3- As a postdoctoral fellow, I initiated a series of studies using a chemogenetic approach to target the hippocampal neural activity selectively. By using excitatory and inhibitory mutant G-protein coupled receptors (DREADDs) in a cell-type specific manner, I showed that the activity of immature dentate gyrus neurons is both necessary and sufficient for antidepressant action. Interestingly, activating immature neurons, even without an increase in their number, exerted a rapid antidepressant effect and reversed the effects of unpredictable chronic mild stress. This suggested a potential mechanism to explain the rapid antidepressant effects of Ketamine. Therefore, in a separate project, I mentored a graduate student to use the chemogenetic approach in combination with a transgenic mouse model and showed that activation of immature dentate gyrus neurons is necessary and sufficient for the rapid behavioral effects of Ketamine.

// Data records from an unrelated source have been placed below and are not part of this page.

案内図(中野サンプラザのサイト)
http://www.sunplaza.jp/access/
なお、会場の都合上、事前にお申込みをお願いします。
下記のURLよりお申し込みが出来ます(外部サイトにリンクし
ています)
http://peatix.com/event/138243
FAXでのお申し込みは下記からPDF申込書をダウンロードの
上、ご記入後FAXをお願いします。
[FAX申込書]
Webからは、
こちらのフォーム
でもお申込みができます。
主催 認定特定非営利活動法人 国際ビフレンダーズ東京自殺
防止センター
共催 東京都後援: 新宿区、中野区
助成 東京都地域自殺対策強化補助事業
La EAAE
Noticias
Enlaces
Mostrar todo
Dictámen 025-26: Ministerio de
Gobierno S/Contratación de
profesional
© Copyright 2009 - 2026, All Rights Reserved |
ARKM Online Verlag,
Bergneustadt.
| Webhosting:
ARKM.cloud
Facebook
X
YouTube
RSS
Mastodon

4- In another project, I identified hippocampal bone morphogenetic protein (BMP) signaling as a potential common pathway for antidepressant activity, where inactivation of this pathway is sufficient to induce a therapeutic effect. Specifically, the treatment of mice with six different classes of antidepressants, as well as electroconvulsive therapy, decreased BMP signaling in the dentate gyrus of the hippocampus. Prevention of this decrease blocks the effects of antidepressant treatment on molecular and behavioral phenotypes. Conversely, inhibition of BMP signaling in hippocampal neural progenitor cells, using targeted mutant mice and inhibitory DREADDs, is sufficient to produce an antidepressant effect. I also collaborate with other Kessler lab members in defining the relationship between hippocampal neurogenesis and aging-associated behavioral changes by using DREADDs and implementing different behavioral paradigms.